Banks and federal and provincial agencies offer loans for new businesses and you should investigate any that seem suitable for your venture. In addition, you can sometimes find other companies that may finance the development of a product in exchange for either taking an interest in it or acquiring it at some point. Former employers or industry peers can be tapped in this way.
The rest of the story: Finding the initial capital is just part of the process. You will also want to determine the best means of acquiring the money by choosing between stock offerings, loans, mezzanine financing, and the like.
Moreover, timing counts. The current economic climate always has a significant effect on how you raise money, how much you get, and how fast you grow.
Seek professional advice from the outset and continue consultations during the process to help ensure you get the best deal with the best terms. For example, proper guidance can help minimize your tax bill and bring you through a successful initial public offering when the time is right.
Finding and signing the right deal takes good planning. The success of your ventures and continued control over the business is at stake.
Ten Myths About Starting A Business
- “I’m broke, so it’s a good time to start a business.” New ventures drain bank accounts fast, so plan on having at least two year’s worth of income in addition to start-up costs, which vary depending on the business. Then, you can devote all your time and energy without having to hold down a job at the same time.
- “I need a little more practice before I launch my business.” Many people start new businesses based on their experience, but it’s easy to keep putting it off because you need “more practice.” At some point, you have to take the leap from “practicing” to “owning a business.”
- “I hate being told what to do, so I’ll start my own business.” Like it or not, business owners have lots of bosses — called customers.
- “I’m not renting an office so I don’t need much seed money.” Make no mistake about it: Even if you’re home based, you need lots of money for supplies, desks, phone service, memberships, license fees, accountants, lawyers, business cards, web designers, consultants, and more.
- “I don’t need a business plan.” Every business needs a plan, but don’t worry about creating the “perfect” one. Life changes and plenty of things steer you off track. Create a flexible plan and review it in six months.
- “I don’t need a marketing plan.” Get one right away. You might have the best product or service in the world, but it won’t sell unless people know about it.
- “My website will bring in lots of business.” Cyber-marketing is effective only if your ideal clients are found on the web and you do internet marketing. It’s not automatic.
- “I can do it all.” Nonsense.
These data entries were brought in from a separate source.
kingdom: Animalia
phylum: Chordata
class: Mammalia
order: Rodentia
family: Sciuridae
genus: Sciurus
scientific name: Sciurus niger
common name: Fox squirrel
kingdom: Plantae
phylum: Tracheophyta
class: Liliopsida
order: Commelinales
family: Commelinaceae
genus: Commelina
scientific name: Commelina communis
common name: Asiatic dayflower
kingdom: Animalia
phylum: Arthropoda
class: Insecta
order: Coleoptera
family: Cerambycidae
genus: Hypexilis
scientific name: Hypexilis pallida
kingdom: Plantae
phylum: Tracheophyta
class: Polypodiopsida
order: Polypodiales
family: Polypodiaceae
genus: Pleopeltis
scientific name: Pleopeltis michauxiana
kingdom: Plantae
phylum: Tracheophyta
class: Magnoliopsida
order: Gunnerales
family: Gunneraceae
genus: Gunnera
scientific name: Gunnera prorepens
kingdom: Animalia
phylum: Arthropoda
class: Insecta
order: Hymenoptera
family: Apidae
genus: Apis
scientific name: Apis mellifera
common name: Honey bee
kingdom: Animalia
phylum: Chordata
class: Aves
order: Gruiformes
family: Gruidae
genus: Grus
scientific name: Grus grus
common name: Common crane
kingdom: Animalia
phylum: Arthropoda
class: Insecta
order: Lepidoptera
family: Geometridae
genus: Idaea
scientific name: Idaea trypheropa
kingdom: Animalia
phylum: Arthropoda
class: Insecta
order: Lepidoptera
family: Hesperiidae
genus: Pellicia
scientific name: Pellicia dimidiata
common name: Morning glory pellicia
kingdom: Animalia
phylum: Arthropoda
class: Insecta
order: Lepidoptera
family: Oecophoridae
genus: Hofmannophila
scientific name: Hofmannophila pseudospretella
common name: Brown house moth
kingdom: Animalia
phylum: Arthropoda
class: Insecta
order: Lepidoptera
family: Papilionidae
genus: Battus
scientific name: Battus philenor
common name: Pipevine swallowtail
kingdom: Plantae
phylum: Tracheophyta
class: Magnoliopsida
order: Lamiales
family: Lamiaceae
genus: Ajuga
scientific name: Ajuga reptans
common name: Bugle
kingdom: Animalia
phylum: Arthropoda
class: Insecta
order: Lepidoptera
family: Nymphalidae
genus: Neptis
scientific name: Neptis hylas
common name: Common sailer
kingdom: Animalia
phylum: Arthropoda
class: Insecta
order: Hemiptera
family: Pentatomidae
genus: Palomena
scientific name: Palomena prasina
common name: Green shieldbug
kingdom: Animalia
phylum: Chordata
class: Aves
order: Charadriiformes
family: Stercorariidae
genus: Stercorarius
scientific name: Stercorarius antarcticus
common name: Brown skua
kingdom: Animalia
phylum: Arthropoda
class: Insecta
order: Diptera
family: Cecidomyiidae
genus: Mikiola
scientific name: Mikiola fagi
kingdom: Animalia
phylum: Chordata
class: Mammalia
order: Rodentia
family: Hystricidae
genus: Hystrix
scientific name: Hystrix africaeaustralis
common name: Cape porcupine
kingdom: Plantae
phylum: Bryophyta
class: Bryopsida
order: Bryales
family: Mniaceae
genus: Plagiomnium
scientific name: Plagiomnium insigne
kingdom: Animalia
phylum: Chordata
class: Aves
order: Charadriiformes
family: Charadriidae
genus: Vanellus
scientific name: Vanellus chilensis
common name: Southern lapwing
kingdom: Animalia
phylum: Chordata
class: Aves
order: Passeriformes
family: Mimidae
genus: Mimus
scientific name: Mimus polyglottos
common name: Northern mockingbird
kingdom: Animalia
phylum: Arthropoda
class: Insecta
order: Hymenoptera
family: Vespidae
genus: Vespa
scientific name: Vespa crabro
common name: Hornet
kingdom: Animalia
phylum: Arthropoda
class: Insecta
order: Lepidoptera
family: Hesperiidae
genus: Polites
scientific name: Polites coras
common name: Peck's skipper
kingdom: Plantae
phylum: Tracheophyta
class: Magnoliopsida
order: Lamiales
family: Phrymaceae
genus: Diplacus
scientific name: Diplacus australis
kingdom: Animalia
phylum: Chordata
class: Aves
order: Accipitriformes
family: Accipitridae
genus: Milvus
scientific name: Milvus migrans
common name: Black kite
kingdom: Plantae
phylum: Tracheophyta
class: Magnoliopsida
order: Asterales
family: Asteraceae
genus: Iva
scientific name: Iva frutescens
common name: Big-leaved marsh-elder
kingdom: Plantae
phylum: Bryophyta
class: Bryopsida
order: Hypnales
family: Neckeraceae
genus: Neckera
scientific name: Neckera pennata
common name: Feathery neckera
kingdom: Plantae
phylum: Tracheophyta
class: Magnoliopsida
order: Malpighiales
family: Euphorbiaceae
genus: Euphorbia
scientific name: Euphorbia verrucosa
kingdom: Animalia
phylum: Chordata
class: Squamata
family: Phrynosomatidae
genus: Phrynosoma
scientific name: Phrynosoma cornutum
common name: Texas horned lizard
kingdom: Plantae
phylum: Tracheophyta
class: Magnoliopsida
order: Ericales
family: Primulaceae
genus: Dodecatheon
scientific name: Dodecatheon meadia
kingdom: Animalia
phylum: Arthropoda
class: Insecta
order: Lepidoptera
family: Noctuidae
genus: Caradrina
Nobody knows everything. Take classes, network, develop a support base and hire professionals. New businesses take lots of time and energy. If you try to do it all, you’ll burn out. Take care of yourself, keep your energy level up and try not to spend every waking moment thinking about your venture.
- “My family and friends are all the support I need.” Sure, they’re supportive, but they may offer only warm and fuzzy feedback. Call on objective parties to give you the absolute truth about what you’re doing right and wrong.
- “Starting a business will be a breeze.” New ventures are almost always harder than the founders anticipate and most business owners go through an “I can’t do this anymore” stage. The successful ones get beyond it. Try to ride out the discouraging times and lean on your support network to get you through.